═════ 原文抜粋

政府・与党が進める税制改正の議論が本格化する中、東京都の政策財源を巡り、政治の緊張が高まりつつある。地方税制度見直しの検討に対して、小池百合子東京都知事は12月5日、「東京を狙い撃ちにするか如く一方的に収奪し、他自治体に分配することは地方税制や地方自治の根幹を否定するものにほかならない」と批判した。総務省の試算によると、東京都が独自財源として活用可能な規模は全国46道府県の約3.6倍に達し、地価上昇や法人税収増を背景に突出した財源余力を持つ。一方、政府・与党はこの偏在是正を名目に、地方法人税や固定資産税の制度見直しを、年内策定の2026年度税制改正大綱に盛り込む方針と伝えられる。
子育て政策を巡っても摩擦が生じている。政府は児童手当拡充と高校無償化の実施に伴い、高校生扶養控除額の縮小を検討中で、所得税(現行38万円)と住民税(同33万円)をそれぞれ25万円、12万円に引き下げる案が俎上に載っている。仮に実施されれば、控除縮小額は合計34万円に達する見通しで、国民民主の榛葉賀津也幹事長は、「(高校無償化の財源負担で)高校生の親御さんい増税でしょう?あり得ない。時代に逆行している」と批判を強めた。これを受け高市総理は、「私が縮減に関する指示を出したということもありませんし、与党税制調査会で本件について決定した事実もありません」とXに投稿した。
米実業家のイーロン・マスク氏が率いたDOGE(政府効率化省)の日本版が始動した。12月2日には租税特別措置・補助金見直し関係閣僚会合の初会合が開かれ、片山さつき財務大臣は「直ちに、見直し可能な項目があれば反映する」と表明した。租税特別措置は企業に対して、特定の行動誘導を目的とする条件付き減税で、2023年度には約2兆9000億円の法人税収が減少した。しかし、対象企業名が公表されず、効果検証が不透明であるとの指摘がある。

══════════

要件 1:
税制改正に関する記事のうち、「政府・与党が進める税制改正の」を含む語句で始まり「ありません」とXに投稿した。」で終わる部分を、一字一句そのまま書き写してください。
要件 2:
税制改正に関する記事の最後の文の後に続く部分を書き足してください。
この後の一覧は参照する必要がありません。

═════ 保存データ行

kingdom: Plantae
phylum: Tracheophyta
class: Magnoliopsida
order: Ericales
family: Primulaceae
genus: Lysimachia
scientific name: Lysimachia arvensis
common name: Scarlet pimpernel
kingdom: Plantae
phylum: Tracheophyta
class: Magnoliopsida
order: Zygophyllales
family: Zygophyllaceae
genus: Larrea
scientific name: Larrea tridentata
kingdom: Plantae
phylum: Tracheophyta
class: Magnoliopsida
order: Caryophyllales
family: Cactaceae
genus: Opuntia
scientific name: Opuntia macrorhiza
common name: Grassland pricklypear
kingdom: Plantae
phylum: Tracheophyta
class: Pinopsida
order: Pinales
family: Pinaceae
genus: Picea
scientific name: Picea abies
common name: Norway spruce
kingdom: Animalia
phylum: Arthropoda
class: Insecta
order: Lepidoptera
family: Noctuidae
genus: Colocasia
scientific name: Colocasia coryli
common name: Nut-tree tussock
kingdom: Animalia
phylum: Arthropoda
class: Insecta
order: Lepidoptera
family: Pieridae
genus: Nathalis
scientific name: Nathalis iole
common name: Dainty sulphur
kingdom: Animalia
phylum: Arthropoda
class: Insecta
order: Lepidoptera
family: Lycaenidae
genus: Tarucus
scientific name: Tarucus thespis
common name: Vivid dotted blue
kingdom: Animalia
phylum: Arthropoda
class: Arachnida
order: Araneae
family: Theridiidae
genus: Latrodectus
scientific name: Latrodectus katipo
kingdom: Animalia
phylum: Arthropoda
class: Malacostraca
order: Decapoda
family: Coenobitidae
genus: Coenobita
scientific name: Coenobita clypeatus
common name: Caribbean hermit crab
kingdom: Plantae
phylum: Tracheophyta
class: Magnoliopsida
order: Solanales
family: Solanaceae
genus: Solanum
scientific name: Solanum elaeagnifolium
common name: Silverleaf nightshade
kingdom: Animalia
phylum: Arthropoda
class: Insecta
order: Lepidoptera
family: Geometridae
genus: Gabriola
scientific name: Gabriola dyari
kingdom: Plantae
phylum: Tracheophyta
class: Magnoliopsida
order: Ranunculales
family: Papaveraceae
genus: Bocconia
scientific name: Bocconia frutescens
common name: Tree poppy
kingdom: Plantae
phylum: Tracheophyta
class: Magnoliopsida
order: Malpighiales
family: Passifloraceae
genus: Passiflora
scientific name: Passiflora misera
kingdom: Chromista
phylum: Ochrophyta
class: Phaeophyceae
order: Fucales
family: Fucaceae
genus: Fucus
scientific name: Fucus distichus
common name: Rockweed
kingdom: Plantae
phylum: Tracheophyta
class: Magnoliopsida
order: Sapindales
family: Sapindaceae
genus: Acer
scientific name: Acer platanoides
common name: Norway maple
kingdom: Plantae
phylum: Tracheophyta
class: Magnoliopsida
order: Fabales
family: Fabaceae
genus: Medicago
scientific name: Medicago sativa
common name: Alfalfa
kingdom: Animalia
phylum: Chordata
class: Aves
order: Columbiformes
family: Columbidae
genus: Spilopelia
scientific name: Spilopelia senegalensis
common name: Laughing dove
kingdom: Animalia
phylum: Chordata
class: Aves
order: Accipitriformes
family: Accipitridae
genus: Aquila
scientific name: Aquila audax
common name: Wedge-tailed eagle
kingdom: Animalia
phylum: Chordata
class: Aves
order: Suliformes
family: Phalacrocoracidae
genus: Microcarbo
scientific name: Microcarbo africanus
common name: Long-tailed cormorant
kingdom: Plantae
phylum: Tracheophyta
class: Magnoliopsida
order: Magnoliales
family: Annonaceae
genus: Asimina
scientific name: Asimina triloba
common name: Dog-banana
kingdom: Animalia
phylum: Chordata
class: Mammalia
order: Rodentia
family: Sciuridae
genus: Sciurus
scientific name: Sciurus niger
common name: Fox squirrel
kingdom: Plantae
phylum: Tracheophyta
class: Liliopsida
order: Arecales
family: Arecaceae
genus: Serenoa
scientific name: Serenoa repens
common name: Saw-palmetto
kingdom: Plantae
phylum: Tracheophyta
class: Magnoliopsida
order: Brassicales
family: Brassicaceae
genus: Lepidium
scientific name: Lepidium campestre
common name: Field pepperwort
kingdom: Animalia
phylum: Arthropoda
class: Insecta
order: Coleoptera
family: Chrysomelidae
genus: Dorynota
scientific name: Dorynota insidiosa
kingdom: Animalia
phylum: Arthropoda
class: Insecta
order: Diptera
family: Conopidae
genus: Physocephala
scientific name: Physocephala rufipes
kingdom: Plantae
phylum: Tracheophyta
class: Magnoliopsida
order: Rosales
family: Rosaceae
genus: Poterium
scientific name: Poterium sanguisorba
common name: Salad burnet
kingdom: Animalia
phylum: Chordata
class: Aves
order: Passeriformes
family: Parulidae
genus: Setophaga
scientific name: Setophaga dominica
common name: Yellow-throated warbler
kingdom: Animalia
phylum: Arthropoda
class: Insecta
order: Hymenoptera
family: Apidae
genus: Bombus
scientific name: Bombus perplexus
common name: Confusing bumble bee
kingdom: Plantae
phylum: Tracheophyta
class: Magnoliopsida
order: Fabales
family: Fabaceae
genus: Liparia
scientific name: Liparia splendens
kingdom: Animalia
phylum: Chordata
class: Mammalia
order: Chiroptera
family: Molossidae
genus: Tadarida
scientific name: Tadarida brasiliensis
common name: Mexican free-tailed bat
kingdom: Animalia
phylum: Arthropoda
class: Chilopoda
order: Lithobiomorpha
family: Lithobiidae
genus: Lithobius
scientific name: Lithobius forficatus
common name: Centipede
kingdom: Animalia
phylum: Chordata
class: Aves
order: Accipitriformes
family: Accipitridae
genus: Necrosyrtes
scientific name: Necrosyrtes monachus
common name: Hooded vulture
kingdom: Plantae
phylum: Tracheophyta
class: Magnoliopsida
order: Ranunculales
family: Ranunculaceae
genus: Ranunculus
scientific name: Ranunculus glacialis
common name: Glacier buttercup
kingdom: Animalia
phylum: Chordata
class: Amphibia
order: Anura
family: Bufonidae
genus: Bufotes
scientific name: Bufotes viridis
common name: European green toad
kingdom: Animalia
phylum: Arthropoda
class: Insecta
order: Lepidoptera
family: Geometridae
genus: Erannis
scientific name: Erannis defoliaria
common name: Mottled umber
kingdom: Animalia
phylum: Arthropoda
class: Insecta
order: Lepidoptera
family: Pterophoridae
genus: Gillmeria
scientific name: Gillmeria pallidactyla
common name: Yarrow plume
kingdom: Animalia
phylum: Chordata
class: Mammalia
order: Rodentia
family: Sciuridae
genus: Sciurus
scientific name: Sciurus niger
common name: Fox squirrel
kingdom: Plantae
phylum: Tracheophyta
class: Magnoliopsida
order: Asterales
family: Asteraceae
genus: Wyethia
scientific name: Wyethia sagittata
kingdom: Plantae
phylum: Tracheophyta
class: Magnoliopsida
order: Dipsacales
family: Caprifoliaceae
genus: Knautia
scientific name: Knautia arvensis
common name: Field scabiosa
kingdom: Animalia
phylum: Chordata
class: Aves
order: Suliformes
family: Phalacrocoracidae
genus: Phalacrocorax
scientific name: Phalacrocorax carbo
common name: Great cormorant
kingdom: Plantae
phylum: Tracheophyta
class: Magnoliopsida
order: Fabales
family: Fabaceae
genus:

══════════

課題への回答 1:
政府・与党が進める税制改正の議論が本格化する中、東京都の政策財源を巡り、政治の緊張が高まりつつある。地方税制度見直しの検討に対して、小池百合子東京都知事は12月5日、「東京を狙い撃ちにするか如く一方的に収奪し、他自治体に分配することは地方税制や地方自治の根幹を否定するものにほかならない」と批判した。総務省の試算によると、東京都が独自財源として活用可能な規模は全国46道府県の約3.6倍に達し、地価上昇や法人税収増を背景に突出した財源余力を持つ。一方、政府・与党はこの偏在是正を名目に、地方法人税や固定資産税の制度見直しを、年内策定の2026年度税制改正大綱に盛り込む方針と伝えられる。
子育て政策を巡っても摩擦が生じている。政府は児童手当拡充と高校無償化の実施に伴い、高校生扶養控除額の縮小を検討中で、所得税(現行38万円)と住民税(同33万円)をそれぞれ25万円、12万円に引き下げる案が俎上に載っている。仮に実施されれば、控除縮小額は合計34万円に達する見通しで、国民民主の榛葉賀津也幹事長は、「(高校無償化の財源負担で)高校生の親御さんい増税でしょう?あり得ない。時代に逆行している」と批判を強めた。これを受け高市総理は、「私が縮減に関する指示を出したということもありませんし、与党税制調査会で本件について決定した事実もありません」とXに投稿した。

課題への回答 2:
自民党と日本維新の会は12月5日、衆議院議員定数(465)について1割削減を工程に明記した法案を国会に提出した。法施行後1年以内に与野党で改革案がまとまらない場合、小選挙区25、比例代表20の計45議席を自動的に削減する規定を組み込んだ。自動削減規定を含む合意は、当初から自民党内部にも深刻な反発を招いた。自民党総裁・高市氏と維新代表・吉村洋文氏が12月1日、定数1割削減で合意したことを受け、2日には、自民党の党内審査が行われたが異論が噴出。了承は見送られた。岩屋毅前外務大臣は、「拙速で乱暴なやり方だということは指摘した。『問答無用条項』みたいなものを付けるのは与党の姿勢としていかがなものか」と明確に反対の姿勢を示した。与党は3日、2日連続の審査を経て、ようやく法案了承にこぎつけた。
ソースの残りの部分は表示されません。